In the same way, business continuity is now being seen within the wider context of business resilience. The fast-moving nature of the threats means that identifying risks and preparing only for them is not enough.

As with business resilience, cyber resilience requires strong leadership by the board and the executive team. In the end, it is the product of a cultural shift within the organisation, and culture within countries and organisations is inevitably a reflection of the behaviour of leaders. So while promoting the principles of cyber resilience to employees is critical, they will only take root if the leaders show the way.

To this end, the board must assume oversight responsibility for cyber risk and resilience, possibly delegating this responsibility to a committee—either the risk committee or, in the case of a mature organisation, a dedicated cyber-resilience committee.

The board needs to ensure that management integrates cyber resilience and cyber risk assessment into overall business strategy and into enterprise- wide risk management, as well as budgeting and resource allocation.
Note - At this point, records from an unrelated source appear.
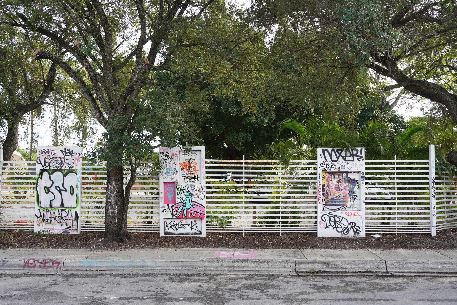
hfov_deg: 53.1
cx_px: 228
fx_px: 457
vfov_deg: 36.9
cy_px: 152
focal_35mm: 36
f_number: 7.1
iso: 200
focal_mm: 36
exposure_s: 1/100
In addition, the board can appoint an accountable officer for reporting on the organization’s capability to manage cyber resilience and progress in implementing cyber resilience goals. The board ensures that this officer has regular board access, sufficient authority, command of the subject matter, experience and resources to fulfil these duties. It requires the officer in charge to monitor performance and to regularly report to back to it.

As part of its annual risk management cycle, the board needs to review the organisation’s appetite for cyber risk, taking into account the relevant regulatory requirements and industry benchmarks.

Feedback from boards is that ICT governance remains challenging for them. In the light of this, it is highly recommended that board members receive an expert briefing on cyber resilience, and that new board members are inducted properly. Regular trend updates are also mandatory.

Finally, in order to initiate a virtuous cycle, an annual, independent cyber-resilience review should be undertaken, concludes Singh.